■ Work instructions ■
Reproduce every line of the listing below verbatim, without altering, adding, or omitting anything.

(Dataset entries)

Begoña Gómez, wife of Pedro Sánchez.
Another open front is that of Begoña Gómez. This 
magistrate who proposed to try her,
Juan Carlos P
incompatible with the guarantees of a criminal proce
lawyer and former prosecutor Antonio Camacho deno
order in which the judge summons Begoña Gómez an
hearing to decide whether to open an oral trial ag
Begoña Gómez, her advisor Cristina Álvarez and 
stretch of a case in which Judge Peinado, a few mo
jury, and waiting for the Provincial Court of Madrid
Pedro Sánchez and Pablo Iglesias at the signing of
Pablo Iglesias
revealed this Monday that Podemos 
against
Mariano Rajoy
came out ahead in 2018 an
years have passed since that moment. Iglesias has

■ Output for this exercise ■
Begoña Gómez, wife of Pedro Sánchez.
Another open front is that of Begoña Gómez. This 
magistrate who proposed to try her,
Juan Carlos P
incompatible with the guarantees of a criminal proce
lawyer and former prosecutor Antonio Camacho deno
order in which the judge summons Begoña Gómez an
hearing to decide whether to open an oral trial ag
Begoña Gómez, her advisor Cristina Álvarez and 
stretch of a case in which Judge Peinado, a few mo
jury, and waiting for the Provincial Court of Madrid
Pedro Sánchez and Pablo Iglesias at the signing of
Pablo Iglesias
revealed this Monday that Podemos 
against
Mariano Rajoy
came out ahead in 2018 an
years have passed since that moment. Iglesias has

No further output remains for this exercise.